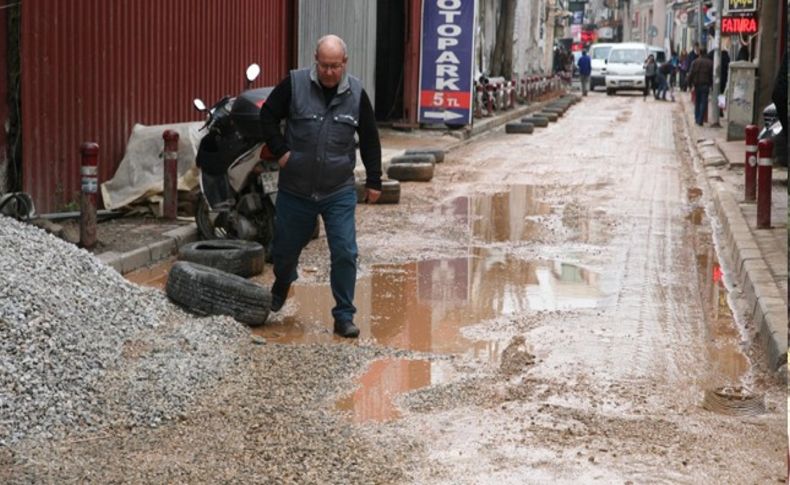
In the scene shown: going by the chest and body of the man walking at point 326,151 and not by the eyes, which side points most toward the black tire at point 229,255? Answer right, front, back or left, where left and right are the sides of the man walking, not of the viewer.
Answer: back

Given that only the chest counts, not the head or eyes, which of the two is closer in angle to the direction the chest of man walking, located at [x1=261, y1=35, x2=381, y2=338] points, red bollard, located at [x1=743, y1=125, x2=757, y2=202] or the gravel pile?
the gravel pile

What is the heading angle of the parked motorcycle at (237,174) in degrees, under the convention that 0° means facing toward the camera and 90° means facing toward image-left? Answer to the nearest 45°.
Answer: approximately 135°

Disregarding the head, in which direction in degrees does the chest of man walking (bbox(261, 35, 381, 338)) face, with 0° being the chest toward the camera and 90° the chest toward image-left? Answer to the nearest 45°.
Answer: approximately 0°

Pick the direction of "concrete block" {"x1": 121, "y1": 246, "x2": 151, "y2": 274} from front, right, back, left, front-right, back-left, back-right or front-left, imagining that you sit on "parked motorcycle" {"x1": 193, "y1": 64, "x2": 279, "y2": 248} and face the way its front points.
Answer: left

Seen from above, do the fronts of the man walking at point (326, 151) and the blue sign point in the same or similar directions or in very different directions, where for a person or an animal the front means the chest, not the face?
same or similar directions

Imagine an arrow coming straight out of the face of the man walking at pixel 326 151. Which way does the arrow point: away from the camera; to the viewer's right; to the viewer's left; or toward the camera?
toward the camera

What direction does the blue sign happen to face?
toward the camera

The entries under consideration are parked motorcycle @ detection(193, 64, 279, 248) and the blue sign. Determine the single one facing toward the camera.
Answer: the blue sign

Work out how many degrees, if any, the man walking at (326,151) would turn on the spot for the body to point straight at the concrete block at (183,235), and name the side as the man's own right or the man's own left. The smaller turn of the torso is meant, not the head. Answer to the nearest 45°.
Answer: approximately 180°

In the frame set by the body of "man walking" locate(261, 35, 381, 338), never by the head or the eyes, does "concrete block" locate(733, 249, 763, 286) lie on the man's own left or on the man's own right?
on the man's own left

#####

- [EXERCISE PROMPT] Can you rewrite the stretch from the line containing "In the frame" through the end of the records with "concrete block" changed to "gravel pile" and everything else left as it is?

- [ANSWER]
In the frame set by the body of "man walking" locate(261, 35, 381, 338), never by the head or the eyes, does "gravel pile" locate(733, 249, 763, 286) lie on the man's own left or on the man's own right?
on the man's own left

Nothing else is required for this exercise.